The New York Times described the podcast as "taking a fine-tooth comb to each episode of [the] political drama".

==History==
Joshua Malina, who played Will Bailey in The West Wing, said, "I've been a frequent guest on other people's podcasts, and I have always wanted to find something that I could call my own," collaborating with his friend and the host of the podcast Song Exploder, Hrishikesh Hirway, to start the podcast. The first episode was released on March 22, 2016 and new episodes are released weekly on Wednesdays, the night on which The West Wing originally aired. In September 2016, the podcast was added to the Radiotopia network.

==Episodes==

===Season 1===
The podcast debuted on March 22, 2016 with an episode discussing the pilot episode of The West Wing. The first guest of the podcast was Dulé Hill, who played the role of Charlie Young on the series.
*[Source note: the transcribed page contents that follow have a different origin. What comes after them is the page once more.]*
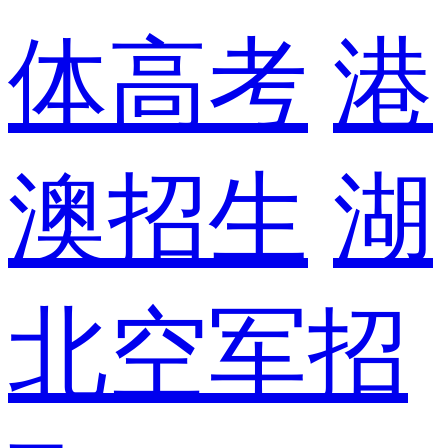
体高考
港
澳招生
湖
北空军招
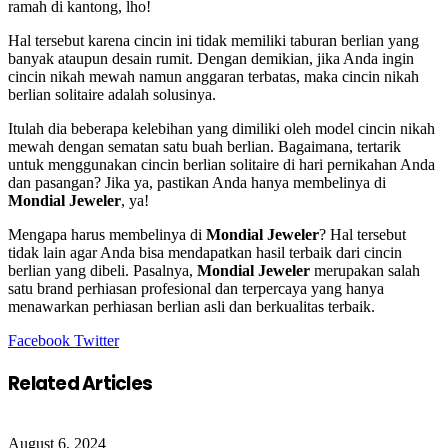
ramah di kantong, lho!
Hal tersebut karena cincin ini tidak memiliki taburan berlian yang
banyak ataupun desain rumit. Dengan demikian, jika Anda ingin
cincin nikah mewah namun anggaran terbatas, maka cincin nikah
berlian solitaire adalah solusinya.
Itulah dia beberapa kelebihan yang dimiliki oleh model cincin nikah
mewah dengan sematan satu buah berlian. Bagaimana, tertarik
untuk menggunakan cincin berlian solitaire di hari pernikahan Anda
dan pasangan? Jika ya, pastikan Anda hanya membelinya di
Mondial Jeweler
, ya!
Mengapa harus membelinya di
Mondial Jeweler
? Hal tersebut
tidak lain agar Anda bisa mendapatkan hasil terbaik dari cincin
berlian yang dibeli. Pasalnya,
Mondial Jeweler
merupakan salah
satu brand perhiasan profesional dan terpercaya yang hanya
menawarkan perhiasan berlian asli dan berkualitas terbaik.
Google+
LinkedIn
StumbleUpon
Tumblr
Pinterest
Reddit
VKontakte
Share
Print
Facebook
Twitter
via
Email
Related Articles
August 6, 2024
Other guests during the season included cast members Janel Moloney, Richard Schiff, Melissa Fitzgerald, William Duffy, Peter James Smith, Liza Weil, Kathleen York, Bill O'Brien, and Tim Matheson, series writer-producer Eli Attie, series costumer Lyn Paolo, and other guests such as Ronald Klain, Senator Bob Casey Jr., former White House spokesperson Jay Carney, Patrick Murphy, and Mayor Karen Freeman-Wilson. The season also included a 10 year reunion episode with The West Wing cast at the ATX Television Festival and a discussion panel with the FiveThirtyEight team.

===Season 2===
The second season episodes began on September 20, 2016 with a discussion with series creator Aaron Sorkin. The second season included Tommy Schlamme, set decorator Ellen Totleben, cast members Bradley Whitford, Emily Procter, Michael O'Neill, Dave Chameides, Kim Webster, Nina Siemaszko, Rob Lowe, Marlee Matlin, Oliver Platt as well as other guests including Eric Fanning, Congressman Brendan Boyle, Congressman Steve Gunderson, former White House Communications Director, Donald A. Baer. The season also featured a Q&A episode with the hosts, called "Big Block of Cheese", named after the eponymous day from the episode "The Crackpots and These Women", and a live episode at SF Sketchfest with Bradley Whitford.

===Season 3===
The third season began on April 5, 2017 with the discussion of 9/11 special episode Isaac and Ishmael, with Ajay Naidu and former White House Press Secretary, Mike McCurry. It included interviews with guest star Mark Harmon, composer W. G. Snuffy Walden, writer Eli Attie, Canadian Prime Minister Justin Trudeau, a previously unaired interview with John Spencer and a live taping for the season finale episode with Aaron Sorkin and Allison Janney.

===Season 4===
The fourth season began on October 4, 2017 with a special episode featuring Martin Sheen. It featured interviews with guest stars John Gallagher Jr., Clark Gregg, and Aimee Mann, director Christopher Misiano, and former Education Secretary John King Jr. The season concluded with a retrospective live episode at The Town Hall in New York City with guests Aaron Sorkin and Emily Procter.

===Season 5===
The fifth season began on May 29, 2018 with a live episode recorded at Georgetown University featuring Bradley Whitford and Ronald Klain. It included interviews with writers Lauren Schmidt Hissrich and Alexa Junge, Lawrence O'Donnell, Debora Cahn, and Josh Singer; guest stars Bellamy Young, Wilson Cruz and Jason Isaacs; and real life political staffer Jennifer Palmieri, and former politicians John Tierney and Tom Daschle.

===Season 6===
The sixth season began on December 4, 2018, with special episodes replacing regular episodes in the last week of each month. Regular episodes featured interviews with cast members Allison Janney, Mary McCormack, Bradley Whitford, Richard Schiff and Alan Alda; guest stars Penn & Teller, Evan Arnold and Karis Campbell; politicians Jacob Walles, Pete Buttigieg and Tony Blinken; and Professor Lawrence Lessig, who was portrayed by Christopher Lloyd on an episode of the TV series. Special episodes included interviews with writer Paul Redford, political consultant David Axelrod, graphic designer Michael Bierut and actor Gary Cole and producer David Mandel from Veep.

===Season 7===
The seventh and final season began on July 9, 2019.

==Reception==
The New York Times called it "A podcast with a ringer". The Guardian also reviewed it positively calling it, "The new West Wing podcast is a tonic to Trumpmania".